A person selected as a head of the family does not automatically become a ‘mogaji’. If there is a dispute or there is a challenge to his selection as Mogaji, that dispute or challenge must be resolved first before his recognition as mogaji.”
And conclusively held-
“Looking at the case as a whole, the main issue was not based on the appointment of the 2nd appellant as Mogaji as already stated, and as the appellants’ counsel submitted, but as to his membership of Delesolu family. ” (Italics mine)
It follows therefore that there is no substance in the complaint of learned counsel to the appellants that the lower courts were in error when they nullified the appointment of the 2nd defendant as Mogaji of Delesolu family. For there was no such nullification by the lower courts.
On the whole, the appeal accordingly fails, and it is hereby dismissed with N500.00 costs to the respondent.
ESO, J.S.C.: I have had a preview of the judgment which has just been read by my learned brother, Uwais, J.S.C. I have nothing to add.
KAWU, J.S.C.: I have had the advantage of reading in draft the lead judgment of my learned brother, Uwais, J.S.C., which has just been delivered. I am in complete agreement with him that this appeal lacks merit and should be dismissed. The appeal is therefore dismissed with N500.00 costs to the respondent.

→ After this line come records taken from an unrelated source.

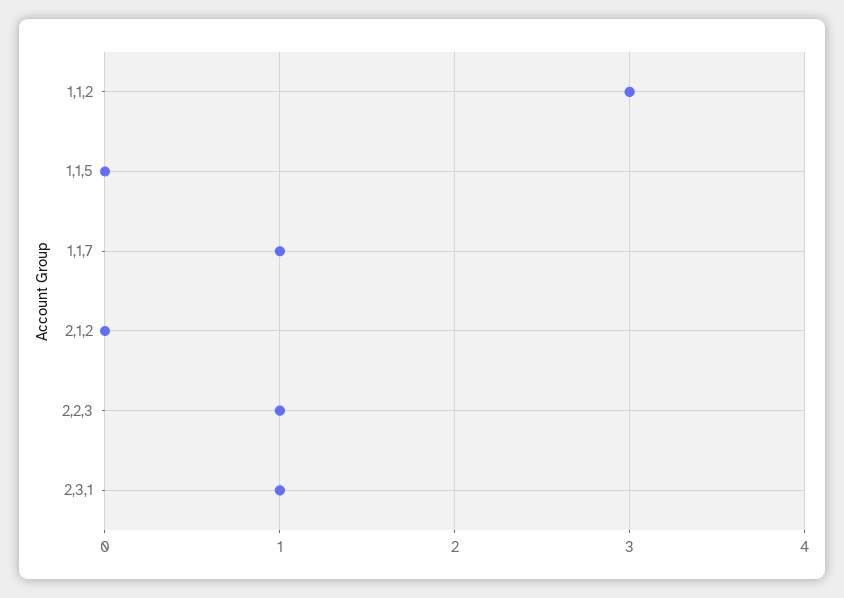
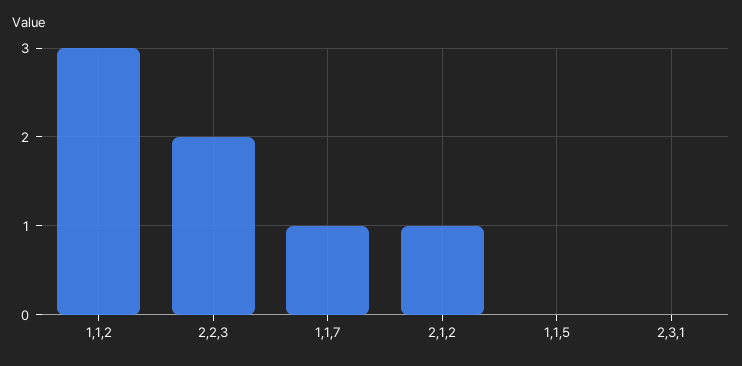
  {
    "1,1,2": 3,
    "1,1,5": 0,
    "1,1,7": 1,
-   "2,1,2": 0,
+   "2,1,2": 1,
-   "2,2,3": 1,
+   "2,2,3": 2,
-   "2,3,1": 1
+   "2,3,1": 0
  }

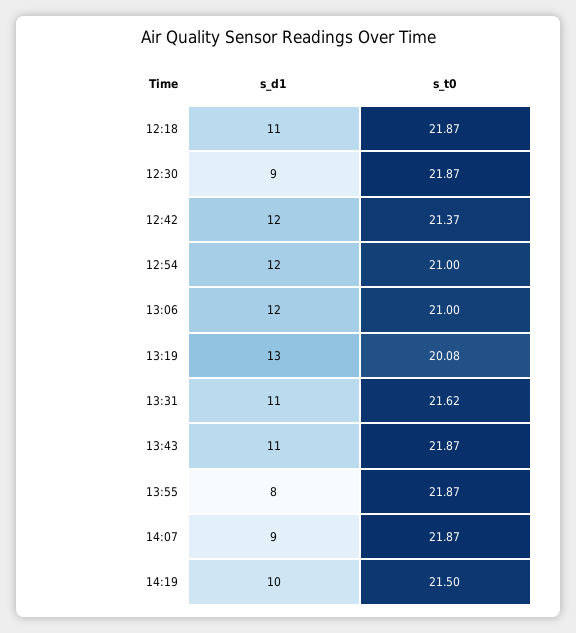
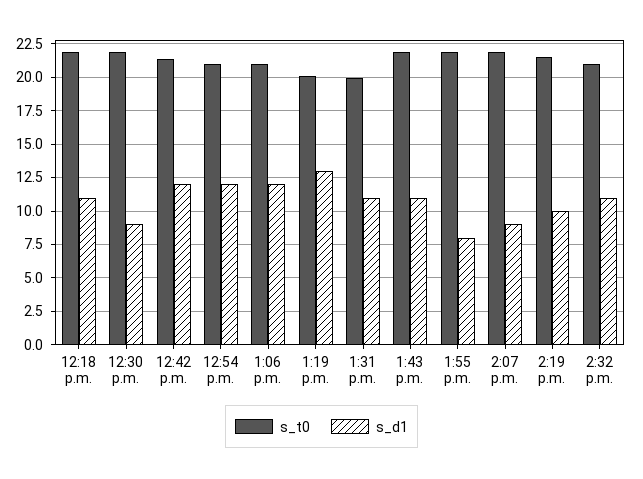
  {
    "s_d1": {
      "12:18": 11,
      "12:30": 9,
      "12:42": 12,
      "12:54": 12,
      "13:06": 12,
      "13:19": 13,
      "13:31": 11,
      "13:43": 11,
      "13:55": 8,
      "14:07": 9,
-     "14:19": 10
+     "14:19": 10,
+     "2:32 p.m.": 11
    },
    "s_t0": {
      "12:18": 21.87,
      "12:30": 21.87,
      "12:42": 21.37,
      "12:54": 21,
      "13:06": 21,
      "13:19": 20.08,
-     "13:31": 21.62,
+     "13:31": 20,
      "13:43": 21.87,
      "13:55": 21.87,
      "14:07": 21.87,
-     "14:19": 21.5
+     "14:19": 21.5,
+     "2:32 p.m.": 21
    }
  }

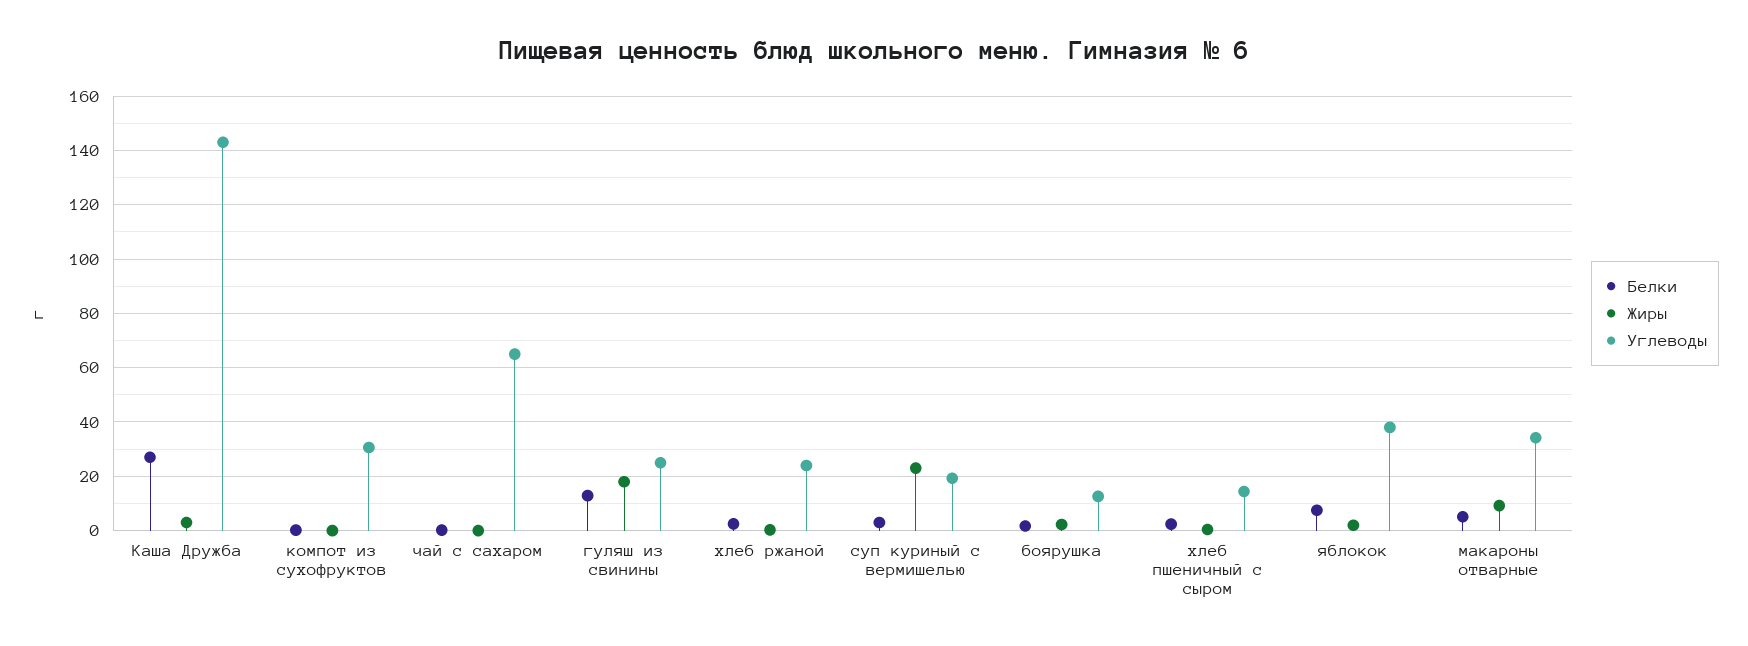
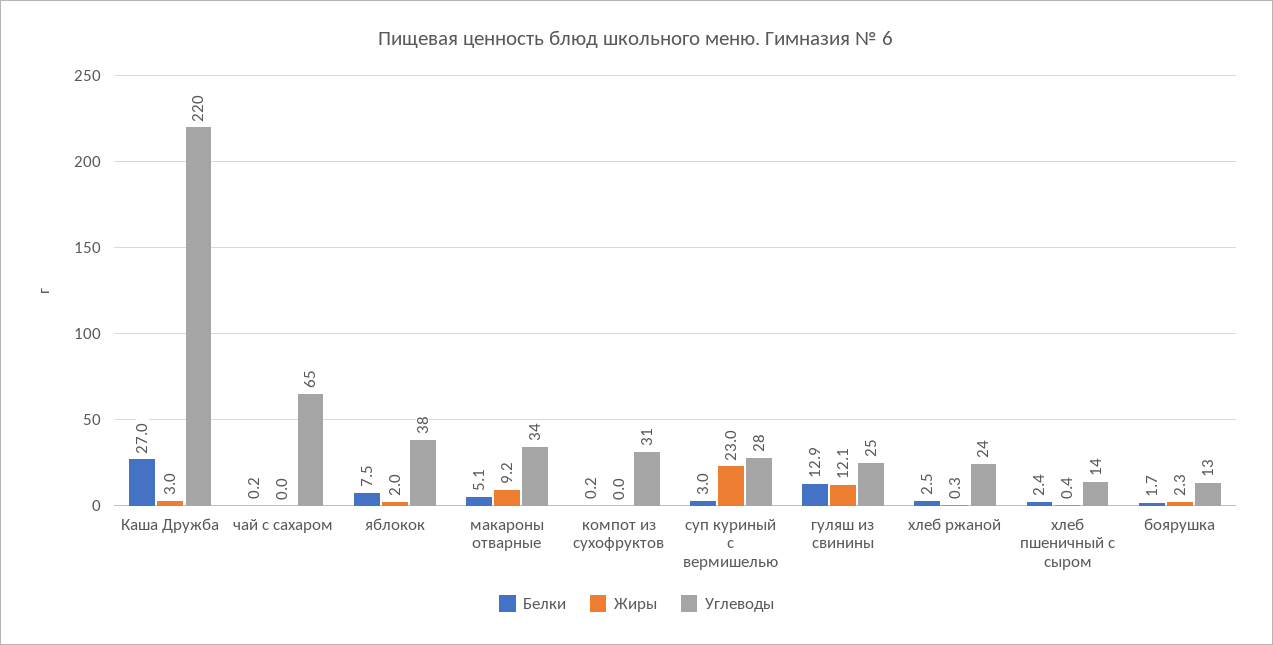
  {
    "Белки": {
      "Каша Дружба": 27,
      "компот из сухофруктов": 0.2,
      "чай с сахаром": 0.2,
      "гуляш из свинины": 12.9,
      "хлеб ржаной": 2.5,
      "суп куриный с вермишелью": 3,
      "боярушка": 1.7,
      "хлеб пшеничный с сыром": 2.4,
      "яблокок": 7.5,
      "макароны отварные": 5.1
    },
    "Жиры": {
      "Каша Дружба": 3,
      "компот из сухофруктов": 0,
      "чай с сахаром": 0,
-     "гуляш из свинины": 17.5,
+     "гуляш из свинины": 12.1,
      "хлеб ржаной": 0.3,
      "суп куриный с вермишелью": 23,
      "боярушка": 2.3,
      "хлеб пшеничный с сыром": 0.4,
      "яблокок": 2,
      "макароны отварные": 9.2
    },
    "Углеводы": {
-     "Каша Дружба": 142.5,
+     "Каша Дружба": 220,
      "компот из сухофруктов": 31,
      "чай с сахаром": 65,
      "гуляш из свинины": 25,
      "хлеб ржаной": 24,
-     "суп куриный с вермишелью": 20,
+     "суп куриный с вермишелью": 28,
      "боярушка": 13,
      "хлеб пшеничный с сыром": 14,
      "яблокок": 38,
      "макароны отварные": 34
    }
  }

WALI, J.S.C.: I have read before now the load judgment of my learned brother. Uwais, J.S.C., and I agree with his reasoning and conclusion. And for those same reasons I also dismiss the appeal as lacking in merit, with N500.00 costs to the respondent.
CRAIG, J.S.C.: I have had the advantage of reading in draft the judgment of my learned brother, Uwais, J.S.C., and I agree with his analysis of the facts and the conclusions reached.
For the reasons contained in the lead judgment, I too would dismiss the appeal.
Accordingly, the appeal is hereby dismissed and the judgment of the lower Court is affirmed. I make the same consequential order as is contained in the lead judgment.